A PEW research poll finding that 74% of residents supported the right to an abortion in all or most cases, the highest percentage of any state in the country.

=== Protests ===
Women from the state participated in marches supporting abortion rights as part of a #StoptheBans movement in May 2019.

Following the overturn of Roe v. Wade on June 24, 2022, WBUR counted over 1,000 abortion rights protestors marching in Boston near the Boston Public Library. Over 100 abortion rights protesters gathered outside Worcester City Hall. On October 15, 2022 in Boston, an abortion rights "Clown March" protest was held to counterprotest an anti-abortion "Men's March". This protest was repeated the following year on November 4. On November 16, 2024, 9 people were arrested in Boston during the annual protest.

== Anti-abortion views and activities ==

=== Activities ===
During the early 20th century, Boston University and Harvard University led the early anti-abortion campaigns in their areas.
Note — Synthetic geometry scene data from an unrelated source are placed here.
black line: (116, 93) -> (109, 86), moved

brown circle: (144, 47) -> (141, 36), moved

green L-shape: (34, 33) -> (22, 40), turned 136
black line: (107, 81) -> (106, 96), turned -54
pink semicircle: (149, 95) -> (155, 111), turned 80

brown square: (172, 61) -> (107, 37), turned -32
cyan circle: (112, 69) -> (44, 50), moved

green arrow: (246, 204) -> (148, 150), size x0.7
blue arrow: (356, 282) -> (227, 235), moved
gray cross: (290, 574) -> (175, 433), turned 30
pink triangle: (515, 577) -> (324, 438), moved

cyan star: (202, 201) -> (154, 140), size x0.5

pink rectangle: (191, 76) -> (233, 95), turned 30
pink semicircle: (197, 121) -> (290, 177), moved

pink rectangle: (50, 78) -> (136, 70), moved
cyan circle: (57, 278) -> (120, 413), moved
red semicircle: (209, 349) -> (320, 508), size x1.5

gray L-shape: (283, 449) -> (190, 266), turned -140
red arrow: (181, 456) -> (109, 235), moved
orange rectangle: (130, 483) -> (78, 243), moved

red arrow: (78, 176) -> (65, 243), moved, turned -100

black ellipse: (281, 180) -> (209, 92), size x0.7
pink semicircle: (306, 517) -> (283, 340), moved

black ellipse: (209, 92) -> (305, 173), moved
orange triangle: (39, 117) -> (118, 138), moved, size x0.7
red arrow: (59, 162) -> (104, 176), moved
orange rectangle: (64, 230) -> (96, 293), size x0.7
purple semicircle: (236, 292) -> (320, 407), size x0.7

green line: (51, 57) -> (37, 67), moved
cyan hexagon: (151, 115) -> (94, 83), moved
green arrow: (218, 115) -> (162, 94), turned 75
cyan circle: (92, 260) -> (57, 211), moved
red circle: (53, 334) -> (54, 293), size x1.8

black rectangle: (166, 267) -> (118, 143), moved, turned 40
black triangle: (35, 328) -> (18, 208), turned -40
Harvard Medical School graduate Dr. Horatio Storer led anti-abortion efforts at the American Medical Association starting in the late 19th century until his death in 1922.

=== Violence ===
On December 30, 1994, two receptionists, Shannon Lowney and Lee Ann Nichols, were killed in two clinic attacks in Brookline, Massachusetts. John Salvi was arrested for the murders, to which he then confessed. He also confessed to a non-lethal attack in Norfolk, Virginia, where he was arrested the day after the Brookline killings. Salvi later died in prison of suspected suicide in November 1996. Guards found his body under his bed with a plastic garbage bag tied around his head.